M‑C.V : Vaste question, immense question à laquelle il me faut répondre en historienne (et non pas en citoyenne engagée). Aux yeux de l’historienne que je suis, Mulhouse est un condensé des mutations à l’œuvre au niveau national, qu’elles soient économiques (la désindustrialisation), démographiques (la vitalité de la natalité des premières générations de migrants), sociales et urbaines (la fuite des classes moyennes dans les communes de la périphérie pour « vivre entre soi »), politiques (l’effacement des alternatives politiques Droite-Gauche), éthiques (l’ébranlement des valeurs républicaines). C’est une véritable crise systémique que nous vivons.
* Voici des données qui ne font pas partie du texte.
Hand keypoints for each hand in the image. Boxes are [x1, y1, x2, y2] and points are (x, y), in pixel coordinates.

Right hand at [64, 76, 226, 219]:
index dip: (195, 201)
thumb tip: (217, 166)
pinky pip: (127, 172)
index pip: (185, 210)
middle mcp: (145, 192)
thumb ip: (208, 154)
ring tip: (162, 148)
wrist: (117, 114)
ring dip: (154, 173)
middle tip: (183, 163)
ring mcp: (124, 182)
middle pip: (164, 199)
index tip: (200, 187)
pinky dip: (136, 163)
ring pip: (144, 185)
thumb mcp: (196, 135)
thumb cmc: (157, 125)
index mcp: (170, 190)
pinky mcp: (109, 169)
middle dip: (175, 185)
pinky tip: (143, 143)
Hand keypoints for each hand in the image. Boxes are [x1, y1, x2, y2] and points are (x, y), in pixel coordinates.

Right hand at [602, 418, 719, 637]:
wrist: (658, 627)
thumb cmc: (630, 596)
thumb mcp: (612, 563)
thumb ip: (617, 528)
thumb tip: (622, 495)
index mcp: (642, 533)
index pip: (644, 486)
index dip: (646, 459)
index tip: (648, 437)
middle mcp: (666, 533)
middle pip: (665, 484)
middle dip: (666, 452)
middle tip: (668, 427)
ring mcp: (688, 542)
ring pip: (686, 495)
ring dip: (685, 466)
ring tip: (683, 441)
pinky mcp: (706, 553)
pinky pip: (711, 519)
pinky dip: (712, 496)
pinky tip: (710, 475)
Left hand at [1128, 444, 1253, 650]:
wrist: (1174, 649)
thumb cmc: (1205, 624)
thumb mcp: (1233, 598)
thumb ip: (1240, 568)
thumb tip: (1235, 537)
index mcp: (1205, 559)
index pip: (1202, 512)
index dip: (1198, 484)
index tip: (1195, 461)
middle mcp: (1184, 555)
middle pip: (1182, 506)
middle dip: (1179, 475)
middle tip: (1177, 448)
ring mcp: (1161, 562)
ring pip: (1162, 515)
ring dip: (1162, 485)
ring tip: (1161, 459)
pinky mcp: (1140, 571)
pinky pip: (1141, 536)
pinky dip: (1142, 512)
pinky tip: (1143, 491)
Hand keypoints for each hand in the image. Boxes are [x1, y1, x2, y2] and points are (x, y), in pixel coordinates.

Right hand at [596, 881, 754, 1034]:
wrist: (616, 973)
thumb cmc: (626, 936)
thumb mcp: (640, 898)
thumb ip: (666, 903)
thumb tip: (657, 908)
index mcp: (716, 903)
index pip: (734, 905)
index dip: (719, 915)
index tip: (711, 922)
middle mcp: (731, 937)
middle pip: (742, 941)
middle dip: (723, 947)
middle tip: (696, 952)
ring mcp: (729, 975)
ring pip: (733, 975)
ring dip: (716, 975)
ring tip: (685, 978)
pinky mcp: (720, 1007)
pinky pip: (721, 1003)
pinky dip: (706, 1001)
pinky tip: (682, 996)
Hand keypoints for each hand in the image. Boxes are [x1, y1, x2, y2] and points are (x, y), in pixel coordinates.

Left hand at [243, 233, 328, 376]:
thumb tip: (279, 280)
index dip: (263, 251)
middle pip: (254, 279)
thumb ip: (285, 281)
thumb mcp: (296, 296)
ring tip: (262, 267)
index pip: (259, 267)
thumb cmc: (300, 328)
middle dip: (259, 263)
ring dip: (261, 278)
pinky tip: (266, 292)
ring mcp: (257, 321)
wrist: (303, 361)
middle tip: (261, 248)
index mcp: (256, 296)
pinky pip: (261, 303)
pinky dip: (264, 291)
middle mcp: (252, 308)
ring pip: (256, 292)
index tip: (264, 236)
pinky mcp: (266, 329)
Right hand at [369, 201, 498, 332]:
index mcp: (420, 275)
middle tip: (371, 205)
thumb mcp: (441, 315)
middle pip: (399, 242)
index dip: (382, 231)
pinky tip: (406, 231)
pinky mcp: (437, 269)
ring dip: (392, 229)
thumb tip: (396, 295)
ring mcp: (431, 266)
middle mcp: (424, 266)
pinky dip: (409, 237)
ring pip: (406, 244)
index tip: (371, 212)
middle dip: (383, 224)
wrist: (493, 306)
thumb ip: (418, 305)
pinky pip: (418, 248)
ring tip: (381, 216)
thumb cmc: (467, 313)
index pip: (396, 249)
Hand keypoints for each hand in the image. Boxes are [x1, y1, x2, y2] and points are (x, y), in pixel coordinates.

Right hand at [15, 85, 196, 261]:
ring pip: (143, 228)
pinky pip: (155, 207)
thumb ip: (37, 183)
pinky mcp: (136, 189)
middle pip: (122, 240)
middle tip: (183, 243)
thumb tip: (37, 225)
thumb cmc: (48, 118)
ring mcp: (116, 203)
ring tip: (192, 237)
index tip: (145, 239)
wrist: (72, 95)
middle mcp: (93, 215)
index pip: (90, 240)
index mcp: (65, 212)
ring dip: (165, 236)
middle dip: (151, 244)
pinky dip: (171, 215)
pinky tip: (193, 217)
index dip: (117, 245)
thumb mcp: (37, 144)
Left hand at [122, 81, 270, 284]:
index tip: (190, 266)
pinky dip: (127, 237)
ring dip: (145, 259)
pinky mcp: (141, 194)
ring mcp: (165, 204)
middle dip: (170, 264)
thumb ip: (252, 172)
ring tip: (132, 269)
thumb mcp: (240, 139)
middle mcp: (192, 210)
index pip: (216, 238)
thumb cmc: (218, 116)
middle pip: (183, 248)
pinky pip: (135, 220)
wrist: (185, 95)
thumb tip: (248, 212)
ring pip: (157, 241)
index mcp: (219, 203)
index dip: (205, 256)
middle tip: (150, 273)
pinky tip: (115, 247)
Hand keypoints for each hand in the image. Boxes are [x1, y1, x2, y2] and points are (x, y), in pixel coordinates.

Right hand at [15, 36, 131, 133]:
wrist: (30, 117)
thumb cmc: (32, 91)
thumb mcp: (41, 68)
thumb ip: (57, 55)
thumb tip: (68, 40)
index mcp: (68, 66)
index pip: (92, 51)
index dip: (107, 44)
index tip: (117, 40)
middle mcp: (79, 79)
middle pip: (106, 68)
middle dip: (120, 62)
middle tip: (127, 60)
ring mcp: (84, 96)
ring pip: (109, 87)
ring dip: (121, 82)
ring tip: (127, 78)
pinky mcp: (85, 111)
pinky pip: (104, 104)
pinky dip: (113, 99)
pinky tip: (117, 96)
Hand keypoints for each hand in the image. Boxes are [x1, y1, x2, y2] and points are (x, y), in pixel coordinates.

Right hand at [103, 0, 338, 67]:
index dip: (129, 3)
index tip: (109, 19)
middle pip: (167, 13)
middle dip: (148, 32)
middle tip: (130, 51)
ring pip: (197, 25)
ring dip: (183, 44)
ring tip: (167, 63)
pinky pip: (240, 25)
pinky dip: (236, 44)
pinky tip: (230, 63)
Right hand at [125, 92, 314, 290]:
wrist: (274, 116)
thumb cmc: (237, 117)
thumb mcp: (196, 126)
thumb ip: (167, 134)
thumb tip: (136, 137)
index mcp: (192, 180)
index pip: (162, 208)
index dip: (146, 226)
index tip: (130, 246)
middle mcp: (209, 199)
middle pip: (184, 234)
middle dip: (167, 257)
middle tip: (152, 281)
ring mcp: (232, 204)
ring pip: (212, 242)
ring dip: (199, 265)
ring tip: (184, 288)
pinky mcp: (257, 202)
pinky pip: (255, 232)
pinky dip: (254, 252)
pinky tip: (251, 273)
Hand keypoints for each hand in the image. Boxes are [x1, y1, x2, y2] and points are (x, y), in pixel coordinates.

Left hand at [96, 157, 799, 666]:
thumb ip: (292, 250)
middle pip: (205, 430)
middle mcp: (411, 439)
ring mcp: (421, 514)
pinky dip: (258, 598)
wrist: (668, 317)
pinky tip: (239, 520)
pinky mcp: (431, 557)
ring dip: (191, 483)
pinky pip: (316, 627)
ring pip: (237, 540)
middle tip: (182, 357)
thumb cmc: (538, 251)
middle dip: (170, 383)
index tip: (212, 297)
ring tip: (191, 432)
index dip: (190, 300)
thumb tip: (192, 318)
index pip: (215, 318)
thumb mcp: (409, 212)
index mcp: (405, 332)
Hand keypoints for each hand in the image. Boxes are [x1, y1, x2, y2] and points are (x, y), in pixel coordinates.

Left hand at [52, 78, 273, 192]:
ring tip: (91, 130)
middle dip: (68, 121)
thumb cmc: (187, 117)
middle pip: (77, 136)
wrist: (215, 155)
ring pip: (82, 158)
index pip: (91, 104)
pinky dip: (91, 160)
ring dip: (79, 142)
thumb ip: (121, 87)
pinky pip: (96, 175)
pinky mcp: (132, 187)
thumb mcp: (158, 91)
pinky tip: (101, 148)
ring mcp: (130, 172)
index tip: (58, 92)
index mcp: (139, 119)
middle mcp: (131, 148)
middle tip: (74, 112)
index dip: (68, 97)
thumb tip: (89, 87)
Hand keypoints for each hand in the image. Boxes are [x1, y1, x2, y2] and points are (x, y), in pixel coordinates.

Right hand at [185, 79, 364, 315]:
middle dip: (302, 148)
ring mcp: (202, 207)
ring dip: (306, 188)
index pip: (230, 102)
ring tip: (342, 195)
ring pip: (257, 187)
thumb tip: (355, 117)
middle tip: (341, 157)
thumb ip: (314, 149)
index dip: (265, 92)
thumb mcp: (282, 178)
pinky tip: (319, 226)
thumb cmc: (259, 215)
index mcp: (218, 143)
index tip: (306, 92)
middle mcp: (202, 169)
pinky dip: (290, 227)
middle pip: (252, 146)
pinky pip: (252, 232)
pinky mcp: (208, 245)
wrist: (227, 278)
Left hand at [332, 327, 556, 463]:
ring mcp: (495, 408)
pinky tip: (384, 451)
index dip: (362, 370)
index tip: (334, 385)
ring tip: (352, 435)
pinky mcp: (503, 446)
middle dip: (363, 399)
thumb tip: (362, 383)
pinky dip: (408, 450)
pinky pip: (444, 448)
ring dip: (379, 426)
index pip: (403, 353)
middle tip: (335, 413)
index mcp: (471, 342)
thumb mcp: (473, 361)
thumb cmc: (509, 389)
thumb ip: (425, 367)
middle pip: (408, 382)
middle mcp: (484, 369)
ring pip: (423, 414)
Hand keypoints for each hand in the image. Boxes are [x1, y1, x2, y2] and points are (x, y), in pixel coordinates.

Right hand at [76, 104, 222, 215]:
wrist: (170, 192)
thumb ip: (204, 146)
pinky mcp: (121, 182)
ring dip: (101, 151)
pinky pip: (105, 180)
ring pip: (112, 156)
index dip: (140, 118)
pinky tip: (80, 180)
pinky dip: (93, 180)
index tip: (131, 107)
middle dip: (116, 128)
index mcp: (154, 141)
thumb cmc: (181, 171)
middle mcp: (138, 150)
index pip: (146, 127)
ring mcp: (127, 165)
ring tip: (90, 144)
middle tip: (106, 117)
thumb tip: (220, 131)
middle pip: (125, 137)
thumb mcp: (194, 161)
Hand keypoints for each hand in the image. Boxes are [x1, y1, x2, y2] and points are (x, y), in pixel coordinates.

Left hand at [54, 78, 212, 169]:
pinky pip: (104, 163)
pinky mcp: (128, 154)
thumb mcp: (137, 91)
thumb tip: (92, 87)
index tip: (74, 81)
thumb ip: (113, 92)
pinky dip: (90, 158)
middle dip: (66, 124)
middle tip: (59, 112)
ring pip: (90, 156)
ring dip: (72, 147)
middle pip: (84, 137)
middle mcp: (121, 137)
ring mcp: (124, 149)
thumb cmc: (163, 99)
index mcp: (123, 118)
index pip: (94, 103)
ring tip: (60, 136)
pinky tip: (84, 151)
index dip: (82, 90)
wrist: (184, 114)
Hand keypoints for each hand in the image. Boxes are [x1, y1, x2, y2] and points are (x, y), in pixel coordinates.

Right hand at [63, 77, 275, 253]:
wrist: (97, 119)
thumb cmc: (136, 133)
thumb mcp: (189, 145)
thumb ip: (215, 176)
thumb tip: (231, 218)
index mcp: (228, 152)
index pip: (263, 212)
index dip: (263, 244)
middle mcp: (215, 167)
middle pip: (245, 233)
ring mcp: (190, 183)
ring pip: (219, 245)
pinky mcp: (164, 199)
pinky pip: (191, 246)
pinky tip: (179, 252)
L’historienne que je suis peut aussi dire, répéter, marteler qu’aucune restauration du passé n’est possible : la pensée réactionnaire au sens premier du terme a toujours été dans l’histoire inadéquate donc impuissante.
L’historienne de Mulhouse constate que la ville a fabriqué, durant les deux derniers siècles au moins, un certain nombre d’outils (tissu associatif par exemple) et développé des savoir-faire (pragmatisme, dialogue inter-religieux) qui devraient lui permettre de fabriquer des réponses pertinentes au sein du cadre républicain.
L’historienne que je suis doit aussi constater qu’il faut « un chef », non pas un dictateur mais une équipe municipale dont la qualité visionnaire et la capacité à rassembler les « citoyens actifs » autour d’un projet, à bâtir ensemble, de vivre ensemble seront décisives.